When it became illegal to educate African-American children in the state of Delaware, the Shadd family moved to Pennsylvania, where Mary attended a Quaker Boarding School. In 1840, after being away at school, Mary Ann returned to East Chester and established a school for Black children.

In 1848, Frederick Douglass asked readers in his newspaper, “The Northern Star,” to offer their suggestions on what could be done to improve life for African-Americans. Mary Ann, then only 25 years of age, wrote to him to say, “We should do more and talk less.” She expressed frustration that speeches and resolutions had not produced many tangible results. Douglass published her letter in his paper.

Mary Ann Shadd, via Library and Archives Canada, C-029977

When the Fugitive Slave Law of 1850 in the United States threatened to return escaped slaves into bondage but also threatened free Blacks, Mary Ann and her brother Isaac moved to Windsor, Ontario, across the border from Detroit. This is where Mary Ann’s efforts to create free Black settlements in Canada first began.
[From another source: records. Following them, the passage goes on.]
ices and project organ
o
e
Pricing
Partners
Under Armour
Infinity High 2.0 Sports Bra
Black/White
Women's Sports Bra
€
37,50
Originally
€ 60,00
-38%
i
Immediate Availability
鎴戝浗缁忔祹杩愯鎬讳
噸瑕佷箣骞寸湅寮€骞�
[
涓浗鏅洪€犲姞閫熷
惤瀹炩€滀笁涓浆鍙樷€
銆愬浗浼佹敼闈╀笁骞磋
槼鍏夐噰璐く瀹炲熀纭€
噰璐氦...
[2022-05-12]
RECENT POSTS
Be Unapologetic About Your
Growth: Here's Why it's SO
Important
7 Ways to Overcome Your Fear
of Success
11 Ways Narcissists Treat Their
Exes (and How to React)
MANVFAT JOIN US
While in Windsor, she founded a racially integrated school with the support of the American Missionary Association. Public education in Ontario was not open to Black students at the time. Mary Ann offered daytime classes for children and youth, and evening classes for adults.
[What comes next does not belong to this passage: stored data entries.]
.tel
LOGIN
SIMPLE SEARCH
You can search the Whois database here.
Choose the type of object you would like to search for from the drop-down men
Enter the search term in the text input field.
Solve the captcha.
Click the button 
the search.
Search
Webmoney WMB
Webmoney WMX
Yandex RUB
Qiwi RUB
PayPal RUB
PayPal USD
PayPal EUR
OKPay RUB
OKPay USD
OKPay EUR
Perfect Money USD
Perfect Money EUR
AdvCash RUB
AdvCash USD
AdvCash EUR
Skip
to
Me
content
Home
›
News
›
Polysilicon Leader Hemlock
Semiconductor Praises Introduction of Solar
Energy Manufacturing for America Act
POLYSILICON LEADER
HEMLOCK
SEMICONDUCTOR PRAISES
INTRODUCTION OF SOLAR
In 1853, Mary Ann Shadd founded an anti-slavery paper, called “The Provincial Freeman.” The paper’s slogan was: “Devoted to antislavery, temperance and general literature.” It was published weekly, and the first issue was published in Toronto, Ontario, on March 24, 1853. She persuaded a Black abolitionist man and a male white clergyman to lend their names to the masthead to provide legitimacy that a woman’s name could not.
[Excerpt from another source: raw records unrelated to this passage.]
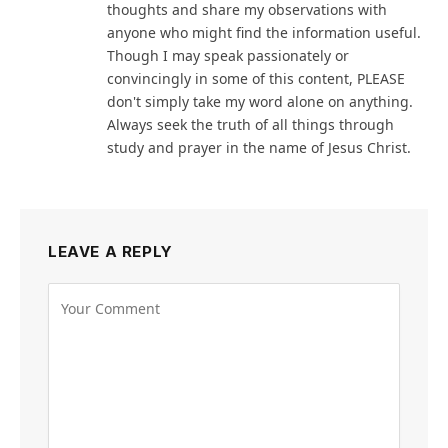
thoughts and share my observations with
anyone who might find the information useful.
Though I may speak passionately or
convincingly in some of this content, PLEASE
don't simply take my word alone on anything.
Always seek the truth of all things through
study and prayer in the name of Jesus Christ.
LEAVE A REPLY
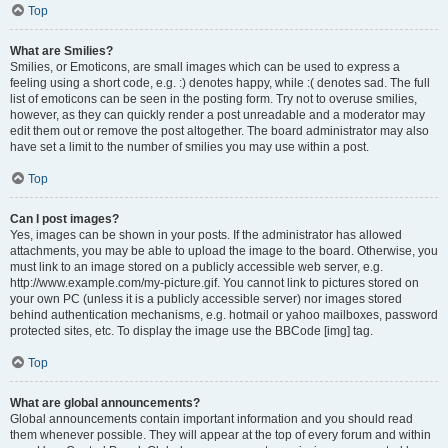
Top
What are Smilies?
Smilies, or Emoticons, are small images which can be used to express a
feeling using a short code, e.g. :) denotes happy, while :( denotes sad. The full
list of emoticons can be seen in the posting form. Try not to overuse smilies,
however, as they can quickly render a post unreadable and a moderator may
edit them out or remove the post altogether. The board administrator may also
have set a limit to the number of smilies you may use within a post.
Top
Can I post images?
Yes, images can be shown in your posts. If the administrator has allowed
attachments, you may be able to upload the image to the board. Otherwise, you
must link to an image stored on a publicly accessible web server, e.g.
http://www.example.com/my-picture.gif. You cannot link to pictures stored on
your own PC (unless it is a publicly accessible server) nor images stored
behind authentication mechanisms, e.g. hotmail or yahoo mailboxes, password
protected sites, etc. To display the image use the BBCode [img] tag.
Top
What are global announcements?
Global announcements contain important information and you should read
them whenever possible. They will appear at the top of every forum and within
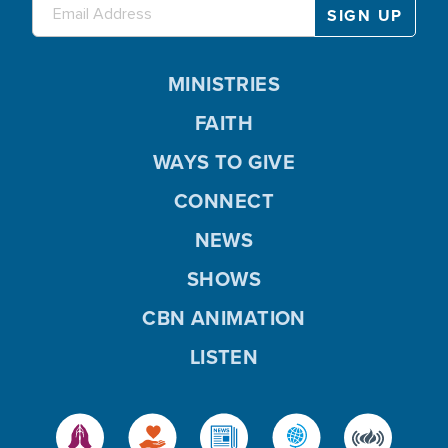
MINISTRIES
FAITH
WAYS TO GIVE
CONNECT
NEWS
SHOWS
CBN ANIMATION
LISTEN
A remembrance of Mary Ann Shadd in the New York Times points out:

Her progressive approach and unorthodox outlook alienated some people. She criticized abolitionists who did not fight for full equality and instead supported segregated schools and communities. She also denounced refugee associations that gathered funds to support fugitive slaves but turned a blind eye to free blacks who were forced to live in poverty.”

The paper ran for four years, before financial challenges forced the paper to fold.

After the demise of the “Freeman,” Mary Ann Shadd Cary (she had married Toronto businessman Thomas F. Cary in 1856) was hired by Martin Delany as perhaps the only woman to recruit Black soldiers during the Civil War. She then settled in Washington, D.C., founding a school for the children of freed slaves, believing that education offered them more opportunities.

In 1869, she embarked on her second career, becoming the first woman to enter Howard University’s law school, graduating in 1870.  She was the first African-American woman to obtain a law degree and among the first women in the United States to do so.

She fought alongside Susan B. Anthony and Elizabeth Cady Stanton for women’s suffrage, testifying before the Judiciary Committee of the House of Representatives in January 1874 and becoming the first African-American woman to cast a vote in a national election.

After a lifetime of achievements and firsts, Shadd Cary died on June 5, 1893. Mary Ann Shadd Cary has been designated a Person of National Historic Significance in Canada, one of her many posthumous honors.